Prove $\lim\limits_{x\to 0}f(x)/x=0$ if $\lim \limits_{x\to 0}f(x)=0$ and $\lim\limits_{x\to 0}\frac{f(x)-f(x/2)}{x}=0$, what to do with $<2\epsilon$?

Question

This is problem 3.2.7. from Problems in Real Analysis, Radulescu et. al., I'm stuck on the very last part.

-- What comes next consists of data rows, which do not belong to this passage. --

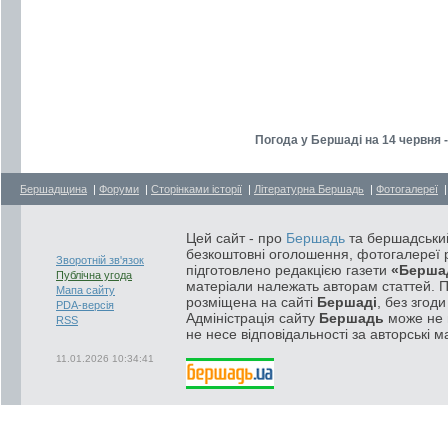
Погода у Бершаді на 14 червня 
Бершадщина
|
Форуми
|
Сторінками історії
|
Літературна Бершадь
|
Фотогалереї
Цей сайт - про
Бершадь
та бершадський
безкоштовні оголошення, фотогалереї р
Зворотній зв'язок
підготовлено редакцією газети
«Берша
Публічна угода
матеріали належать авторам статтей. 
Мапа сайту
розміщена на сайті
Бершаді
, без згод
PDA-версія
Адміністрація сайту
Бершадь
може не п
RSS
не несе відповідальності за авторські м
11.01.2026 10:34:41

The problem is defined such that $x$ is in the open interval $(0,1)$. From $\lim\limits_{x\to 0} \frac{f(x)-f\left(x/2\right)}x=0$, given an $\epsilon$, we have: $$|f(x)-f\left(\frac{x}{2}\right)|<\varepsilon x$$ from which we can obtain $|f(\frac{x}{2^n})-f(\frac{x}{2^{n+1}})|< \varepsilon\frac{x}{2^n}$ and using the triangle inequality we get $$|f(x)-f\left(\frac{x}{2^n}\right)| \le 2\varepsilon x.$$ If we take $n\to\infty$, since $\lim\limits_{x\to 0} f(x)=0$, we get: $$|f(x)|\le 2\varepsilon |x|$$ $$\frac{|f(x)|}{|x|} \le 2\varepsilon$$

My question is, how come this implies that $\lim \limits_{x \to 0} \frac{f(x)}{x} = 0$? Don't we still need to go from $\frac{|f(x)|}{|x|} \leq 2\varepsilon$ to $\frac{|f(x)|}{|x|} < \varepsilon$?

Answer 1

Note that $\frac{|a|}{|b|} = \left|\frac{a}{b}\right|,$ so the inequality you have and the inequality you want are equivalent.